Task instructions -> Gather all lines from the material that contain "input".

Material supplied ->

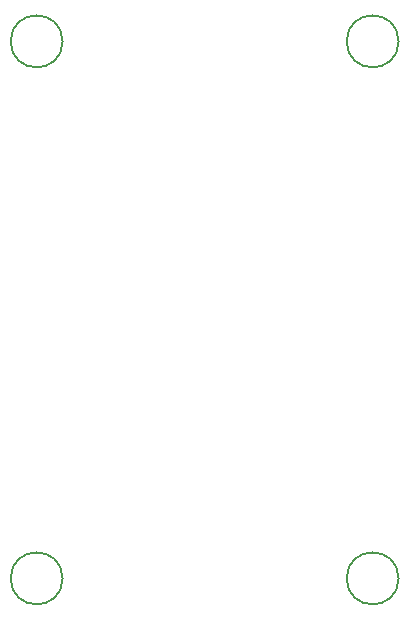
<source format=gbr>
%TF.GenerationSoftware,KiCad,Pcbnew,6.0.10-86aedd382b~118~ubuntu22.04.1*%
%TF.CreationDate,2023-02-09T07:40:42+01:00*%
%TF.ProjectId,mainBoard,6d61696e-426f-4617-9264-2e6b69636164,rev?*%
%TF.SameCoordinates,Original*%
%TF.FileFunction,Other,Comment*%
%FSLAX46Y46*%
G04 Gerber Fmt 4.6, Leading zero omitted, Abs format (unit mm)*
G04 Created by KiCad (PCBNEW 6.0.10-86aedd382b~118~ubuntu22.04.1) date 2023-02-09 07:40:42*
%MOMM*%
%LPD*%
G01*
G04 APERTURE LIST*
%ADD10C,0.150000*%
G04 APERTURE END LIST*
D10*
%TO.C,H2*%
X85512000Y-97536000D02*
G75*
G03*
X85512000Y-97536000I-2200000J0D01*
G01*
%TO.C,H1*%
X85512000Y-52070000D02*
G75*
G03*
X85512000Y-52070000I-2200000J0D01*
G01*
%TO.C,H4*%
X113960000Y-97536000D02*
G75*
G03*
X113960000Y-97536000I-2200000J0D01*
G01*
%TO.C,H3*%
X113960000Y-52070000D02*
G75*
G03*
X113960000Y-52070000I-2200000J0D01*
G01*
%TD*%
M02*

</source>
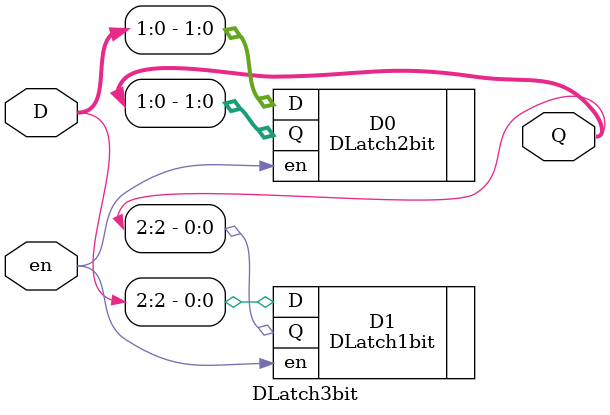
<source format=sv>
`timescale 1ns / 1ps


module DLatch3bit(input logic en,
                  input [2:0] D,
                  output reg [2:0] Q
                   );
DLatch2bit D0( .en(en), .D(D[1:0]), .Q(Q[1:0]));
DLatch1bit D1(.en(en), .D(D[2]), .Q(Q[2])); 

endmodule

</source>
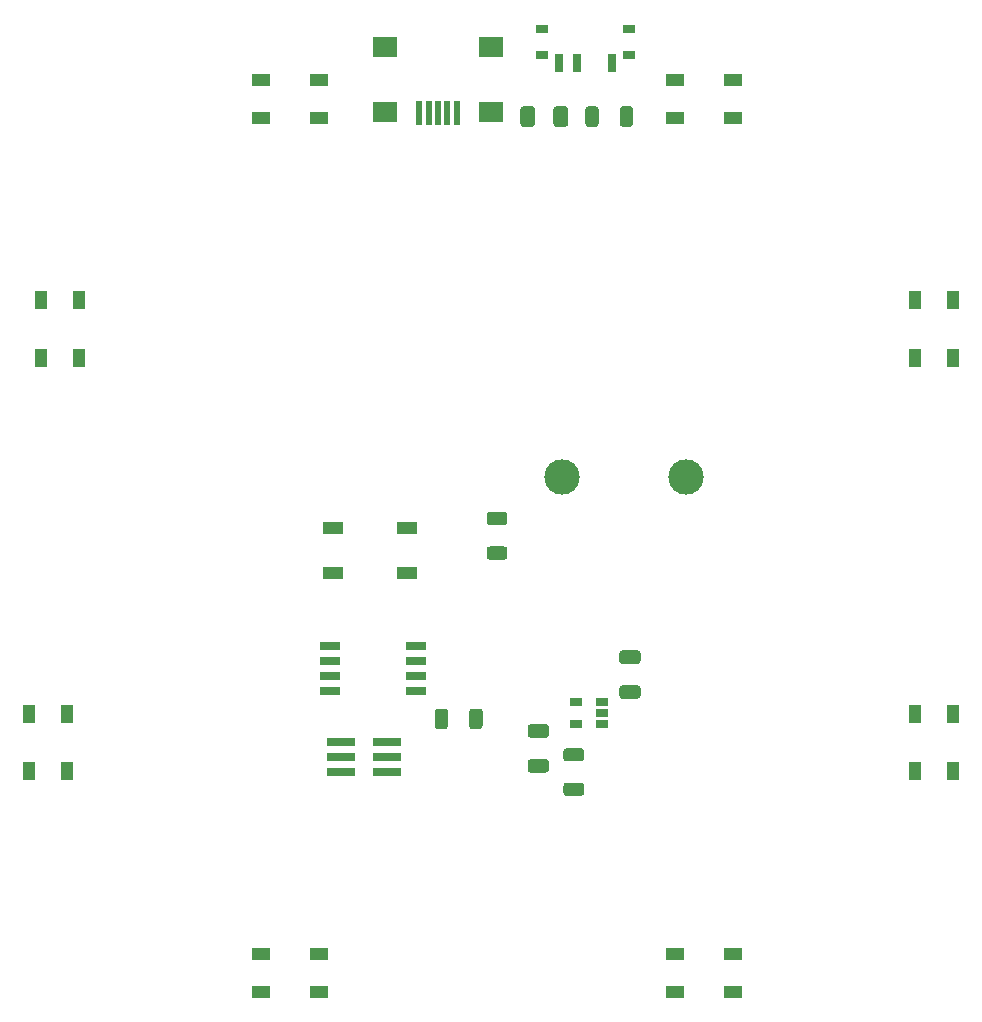
<source format=gtp>
G04 #@! TF.GenerationSoftware,KiCad,Pcbnew,(5.1.8)-1*
G04 #@! TF.CreationDate,2021-04-18T14:37:25+02:00*
G04 #@! TF.ProjectId,Coaster_LiPo,436f6173-7465-4725-9f4c-69506f2e6b69,D*
G04 #@! TF.SameCoordinates,Original*
G04 #@! TF.FileFunction,Paste,Top*
G04 #@! TF.FilePolarity,Positive*
%FSLAX46Y46*%
G04 Gerber Fmt 4.6, Leading zero omitted, Abs format (unit mm)*
G04 Created by KiCad (PCBNEW (5.1.8)-1) date 2021-04-18 14:37:25*
%MOMM*%
%LPD*%
G01*
G04 APERTURE LIST*
%ADD10R,1.700000X1.000000*%
%ADD11R,1.700000X0.650000*%
%ADD12R,0.500000X2.000000*%
%ADD13R,2.000000X1.700000*%
%ADD14R,2.400000X0.740000*%
%ADD15R,1.060000X0.650000*%
%ADD16C,3.000000*%
%ADD17R,1.000000X1.500000*%
%ADD18R,1.500000X1.000000*%
%ADD19R,0.700000X1.500000*%
%ADD20R,1.000000X0.800000*%
G04 APERTURE END LIST*
D10*
X76100000Y-94350000D03*
X82400000Y-94350000D03*
X76100000Y-98150000D03*
X82400000Y-98150000D03*
G36*
G01*
X100599999Y-104700000D02*
X101900001Y-104700000D01*
G75*
G02*
X102150000Y-104949999I0J-249999D01*
G01*
X102150000Y-105600001D01*
G75*
G02*
X101900001Y-105850000I-249999J0D01*
G01*
X100599999Y-105850000D01*
G75*
G02*
X100350000Y-105600001I0J249999D01*
G01*
X100350000Y-104949999D01*
G75*
G02*
X100599999Y-104700000I249999J0D01*
G01*
G37*
G36*
G01*
X100599999Y-107650000D02*
X101900001Y-107650000D01*
G75*
G02*
X102150000Y-107899999I0J-249999D01*
G01*
X102150000Y-108550001D01*
G75*
G02*
X101900001Y-108800000I-249999J0D01*
G01*
X100599999Y-108800000D01*
G75*
G02*
X100350000Y-108550001I0J249999D01*
G01*
X100350000Y-107899999D01*
G75*
G02*
X100599999Y-107650000I249999J0D01*
G01*
G37*
D11*
X83150000Y-108155000D03*
X83150000Y-106885000D03*
X83150000Y-105615000D03*
X83150000Y-104345000D03*
X75850000Y-104345000D03*
X75850000Y-105615000D03*
X75850000Y-106885000D03*
X75850000Y-108155000D03*
D12*
X86600000Y-59200000D03*
X85800000Y-59200000D03*
X85000000Y-59200000D03*
X84200000Y-59200000D03*
X83400000Y-59200000D03*
D13*
X89450000Y-59100000D03*
X89450000Y-53650000D03*
X80550000Y-59100000D03*
X80550000Y-53650000D03*
G36*
G01*
X94150001Y-112100000D02*
X92849999Y-112100000D01*
G75*
G02*
X92600000Y-111850001I0J249999D01*
G01*
X92600000Y-111199999D01*
G75*
G02*
X92849999Y-110950000I249999J0D01*
G01*
X94150001Y-110950000D01*
G75*
G02*
X94400000Y-111199999I0J-249999D01*
G01*
X94400000Y-111850001D01*
G75*
G02*
X94150001Y-112100000I-249999J0D01*
G01*
G37*
G36*
G01*
X94150001Y-115050000D02*
X92849999Y-115050000D01*
G75*
G02*
X92600000Y-114800001I0J249999D01*
G01*
X92600000Y-114149999D01*
G75*
G02*
X92849999Y-113900000I249999J0D01*
G01*
X94150001Y-113900000D01*
G75*
G02*
X94400000Y-114149999I0J-249999D01*
G01*
X94400000Y-114800001D01*
G75*
G02*
X94150001Y-115050000I-249999J0D01*
G01*
G37*
D14*
X80700000Y-115020000D03*
X76800000Y-115020000D03*
X80700000Y-113750000D03*
X76800000Y-113750000D03*
X80700000Y-112480000D03*
X76800000Y-112480000D03*
G36*
G01*
X100400000Y-60125003D02*
X100400000Y-58874997D01*
G75*
G02*
X100649997Y-58625000I249997J0D01*
G01*
X101275003Y-58625000D01*
G75*
G02*
X101525000Y-58874997I0J-249997D01*
G01*
X101525000Y-60125003D01*
G75*
G02*
X101275003Y-60375000I-249997J0D01*
G01*
X100649997Y-60375000D01*
G75*
G02*
X100400000Y-60125003I0J249997D01*
G01*
G37*
G36*
G01*
X97475000Y-60125003D02*
X97475000Y-58874997D01*
G75*
G02*
X97724997Y-58625000I249997J0D01*
G01*
X98350003Y-58625000D01*
G75*
G02*
X98600000Y-58874997I0J-249997D01*
G01*
X98600000Y-60125003D01*
G75*
G02*
X98350003Y-60375000I-249997J0D01*
G01*
X97724997Y-60375000D01*
G75*
G02*
X97475000Y-60125003I0J249997D01*
G01*
G37*
G36*
G01*
X95874997Y-112975000D02*
X97125003Y-112975000D01*
G75*
G02*
X97375000Y-113224997I0J-249997D01*
G01*
X97375000Y-113850003D01*
G75*
G02*
X97125003Y-114100000I-249997J0D01*
G01*
X95874997Y-114100000D01*
G75*
G02*
X95625000Y-113850003I0J249997D01*
G01*
X95625000Y-113224997D01*
G75*
G02*
X95874997Y-112975000I249997J0D01*
G01*
G37*
G36*
G01*
X95874997Y-115900000D02*
X97125003Y-115900000D01*
G75*
G02*
X97375000Y-116149997I0J-249997D01*
G01*
X97375000Y-116775003D01*
G75*
G02*
X97125003Y-117025000I-249997J0D01*
G01*
X95874997Y-117025000D01*
G75*
G02*
X95625000Y-116775003I0J249997D01*
G01*
X95625000Y-116149997D01*
G75*
G02*
X95874997Y-115900000I249997J0D01*
G01*
G37*
G36*
G01*
X87650000Y-111125003D02*
X87650000Y-109874997D01*
G75*
G02*
X87899997Y-109625000I249997J0D01*
G01*
X88525003Y-109625000D01*
G75*
G02*
X88775000Y-109874997I0J-249997D01*
G01*
X88775000Y-111125003D01*
G75*
G02*
X88525003Y-111375000I-249997J0D01*
G01*
X87899997Y-111375000D01*
G75*
G02*
X87650000Y-111125003I0J249997D01*
G01*
G37*
G36*
G01*
X84725000Y-111125003D02*
X84725000Y-109874997D01*
G75*
G02*
X84974997Y-109625000I249997J0D01*
G01*
X85600003Y-109625000D01*
G75*
G02*
X85850000Y-109874997I0J-249997D01*
G01*
X85850000Y-111125003D01*
G75*
G02*
X85600003Y-111375000I-249997J0D01*
G01*
X84974997Y-111375000D01*
G75*
G02*
X84725000Y-111125003I0J249997D01*
G01*
G37*
G36*
G01*
X90625003Y-97025000D02*
X89374997Y-97025000D01*
G75*
G02*
X89125000Y-96775003I0J249997D01*
G01*
X89125000Y-96149997D01*
G75*
G02*
X89374997Y-95900000I249997J0D01*
G01*
X90625003Y-95900000D01*
G75*
G02*
X90875000Y-96149997I0J-249997D01*
G01*
X90875000Y-96775003D01*
G75*
G02*
X90625003Y-97025000I-249997J0D01*
G01*
G37*
G36*
G01*
X90625003Y-94100000D02*
X89374997Y-94100000D01*
G75*
G02*
X89125000Y-93850003I0J249997D01*
G01*
X89125000Y-93224997D01*
G75*
G02*
X89374997Y-92975000I249997J0D01*
G01*
X90625003Y-92975000D01*
G75*
G02*
X90875000Y-93224997I0J-249997D01*
G01*
X90875000Y-93850003D01*
G75*
G02*
X90625003Y-94100000I-249997J0D01*
G01*
G37*
D15*
X98850000Y-110950000D03*
X98850000Y-110000000D03*
X98850000Y-109050000D03*
X96650000Y-109050000D03*
X96650000Y-110950000D03*
D16*
X106000000Y-90000000D03*
X95500000Y-90000000D03*
D17*
X54600000Y-75050000D03*
X51400000Y-75050000D03*
X54600000Y-79950000D03*
X51400000Y-79950000D03*
D18*
X70050000Y-56400000D03*
X70050000Y-59600000D03*
X74950000Y-56400000D03*
X74950000Y-59600000D03*
X109950000Y-59600000D03*
X109950000Y-56400000D03*
X105050000Y-59600000D03*
X105050000Y-56400000D03*
D17*
X128600000Y-75050000D03*
X125400000Y-75050000D03*
X128600000Y-79950000D03*
X125400000Y-79950000D03*
D19*
X99750000Y-54930000D03*
X96750000Y-54930000D03*
X95250000Y-54930000D03*
D20*
X101150000Y-52070000D03*
X93850000Y-52070000D03*
X93850000Y-54280000D03*
X101150000Y-54280000D03*
G36*
G01*
X96025000Y-58875000D02*
X96025000Y-60125000D01*
G75*
G02*
X95775000Y-60375000I-250000J0D01*
G01*
X95025000Y-60375000D01*
G75*
G02*
X94775000Y-60125000I0J250000D01*
G01*
X94775000Y-58875000D01*
G75*
G02*
X95025000Y-58625000I250000J0D01*
G01*
X95775000Y-58625000D01*
G75*
G02*
X96025000Y-58875000I0J-250000D01*
G01*
G37*
G36*
G01*
X93225000Y-58875000D02*
X93225000Y-60125000D01*
G75*
G02*
X92975000Y-60375000I-250000J0D01*
G01*
X92225000Y-60375000D01*
G75*
G02*
X91975000Y-60125000I0J250000D01*
G01*
X91975000Y-58875000D01*
G75*
G02*
X92225000Y-58625000I250000J0D01*
G01*
X92975000Y-58625000D01*
G75*
G02*
X93225000Y-58875000I0J-250000D01*
G01*
G37*
D17*
X128600000Y-110050000D03*
X125400000Y-110050000D03*
X128600000Y-114950000D03*
X125400000Y-114950000D03*
D18*
X105050000Y-130400000D03*
X105050000Y-133600000D03*
X109950000Y-130400000D03*
X109950000Y-133600000D03*
X74950000Y-133600000D03*
X74950000Y-130400000D03*
X70050000Y-133600000D03*
X70050000Y-130400000D03*
D17*
X53600000Y-110050000D03*
X50400000Y-110050000D03*
X53600000Y-114950000D03*
X50400000Y-114950000D03*
M02*

</source>
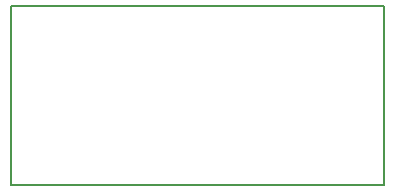
<source format=gm1>
G04 MADE WITH FRITZING*
G04 WWW.FRITZING.ORG*
G04 DOUBLE SIDED*
G04 HOLES PLATED*
G04 CONTOUR ON CENTER OF CONTOUR VECTOR*
%ASAXBY*%
%FSLAX23Y23*%
%MOIN*%
%OFA0B0*%
%SFA1.0B1.0*%
%ADD10R,1.252870X0.606642*%
%ADD11C,0.008000*%
%ADD10C,0.008*%
%LNCONTOUR*%
G90*
G70*
G54D10*
G54D11*
X4Y603D02*
X1249Y603D01*
X1249Y4D01*
X4Y4D01*
X4Y603D01*
D02*
G04 End of contour*
M02*
</source>
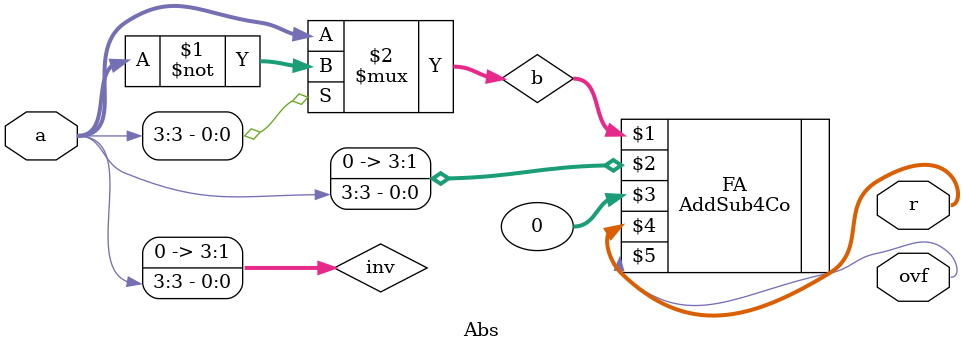
<source format=v>
module Abs(a, r, ovf);
    input [3:0] a;
    output ovf;
    output [3:0] r;
    wire [3:0] inv;
    wire [3:0] b;
    
    assign inv[3] = 0;
    assign inv[2] = 0;
    assign inv[1] = 0;
    assign inv[0] = a[3];
    
    assign b = a[3] ? ~a : a;
    
    AddSub4Co FA(b, inv, 0, r, ovf);
    
endmodule
</source>
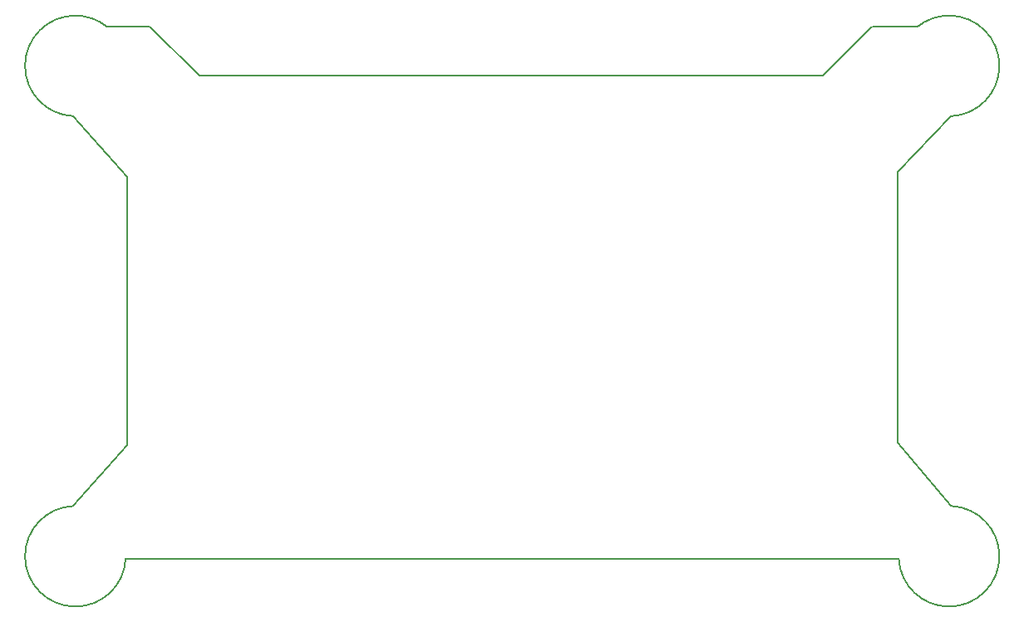
<source format=gko>
G04 Layer_Color=16720538*
%FSLAX24Y24*%
%MOIN*%
G70*
G01*
G75*
%ADD149C,0.0050*%
D149*
X9843Y17666D02*
G03*
X11859Y19586I0J2019D01*
G01*
X42866D02*
G03*
X44882Y17666I2016J99D01*
G01*
D02*
G03*
X46901Y19685I0J2019D01*
G01*
D02*
G03*
X44968Y21702I-2019J0D01*
G01*
D02*
G03*
X44957Y21717I-86J-48D01*
G01*
X44953Y37333D02*
G03*
X44968Y37353I-71J68D01*
G01*
D02*
G03*
X46901Y39370I-86J2017D01*
G01*
D02*
G03*
X44882Y41389I-2019J0D01*
G01*
D02*
G03*
X43612Y40939I0J-2019D01*
G01*
D02*
G03*
X43578Y40945I-34J-93D01*
G01*
X41855D02*
G03*
X41843Y40944I0J-99D01*
G01*
D02*
G03*
X41761Y40916I-12J-98D01*
G01*
X12865D02*
G03*
X12795Y40945I-70J-70D01*
G01*
X11122D02*
G03*
X11107Y40944I0J-99D01*
G01*
D02*
G03*
X9843Y41389I-1264J-1574D01*
G01*
D02*
G03*
X7824Y39370I0J-2019D01*
G01*
D02*
G03*
X9757Y37353I2019J0D01*
G01*
D02*
G03*
X9769Y37336I86J48D01*
G01*
Y21719D02*
G03*
X9757Y21702I74J-65D01*
G01*
D02*
G03*
X7824Y19685I86J-2017D01*
G01*
D02*
G03*
X9843Y17666I2019J0D01*
G01*
X11859Y19586D02*
X42866D01*
X42815Y24249D02*
X44957Y21717D01*
X42815Y24249D02*
Y35098D01*
X44953Y37333D01*
X41855Y40945D02*
X43578D01*
X39821Y38977D02*
X41761Y40916D01*
X14805Y38977D02*
X39821D01*
X12865Y40916D02*
X14805Y38977D01*
X12865Y40916D02*
X12865Y40916D01*
X11122Y40945D02*
X12795D01*
X9769Y37336D02*
X11909Y34904D01*
Y24151D02*
Y34904D01*
X9769Y21719D02*
X11909Y24151D01*
M02*

</source>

Worked solution ->
module DLatch3bit(input logic en,
                  input [2:0] D,
    input [3:0] a;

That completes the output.